In May of 1977, after the Tooele meet, Horace Knowlton and Jim Brownell met with Dr. John Legler who agreed to be the next chairman for the Masters Swimming. It was decided that John Legler would arrange for the pools and Horace Knowlton would arrange for the awards. Dr. Legler added the University of Utah swimming pool to the agenda. He also contacted the national organization for a more formal relationship. In 1979, the novice category was dropped and the 20 to 24 age group was added. Also, the 35 and above was changed to the five year age group categories. An open event was added for any age with awards given for the first three finishers. The December meet at Skyline in 1979 had swimmers from the University of Utah, YMCA and Cottonwood Heights with 10 women and 43 men for a total of 53 participants. This format of seven to eight local meets at the high schools and the University of Utah continued until 1983.
In 1982, Dr. Legler passed the chairmanship to Dr. Glen Mortenson. Dr. Mortenson compiled state records and expanded the venues to Ogden and Logan. He also established a state championship meet with a team trophy based on a point system. In 1986, the state meet in April was split between Granger and Logan, with Salt Lake City earning the award. In 1987, Logan received it and in 1988, Tooele won the award.
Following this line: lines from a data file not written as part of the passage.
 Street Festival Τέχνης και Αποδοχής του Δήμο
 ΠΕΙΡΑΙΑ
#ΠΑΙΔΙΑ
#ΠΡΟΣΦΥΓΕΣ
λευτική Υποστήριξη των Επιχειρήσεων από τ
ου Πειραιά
Our first long course meet was held at Bountiful in 1982, at Cottonwood Heights in 1983, and again at Bountiful in 1984. It was held yet again at Cottonwood Heights in 1985 and at the Alta Pool in 1986. In 1986, there were 115 swimmers who swam in our meet for that year. In 1986, Jim Harris was made chairman and the number of swimmers expanded to 150. In 1988, Carol Morgan assumed the responsibility of chair. In 1987, the Senior World Games, which became the Huntsman World Games, added swimming for those over 50 years of age. Since then, they have held their meet every year in October. In 1987, the National Senior Olympics were also established, but Utah didn't participate until 1995, when the Huntsman World Games became a qualifying venue for the National Senior Games. In 1988, the Utah Summer Games in Cedar City added masters swimming to their events.
With the construction of the Steiner Pool located near the University of Utah in 1989, Utah Masters somewhat centralized workouts, meets, and other Utah Masters Swimming events to this locale. About 80 UMS swimmers now workout at the Steiner Pool. The overall statewide membership has now grown to over 300 swimmers today, with 10 official clubs throughout the state.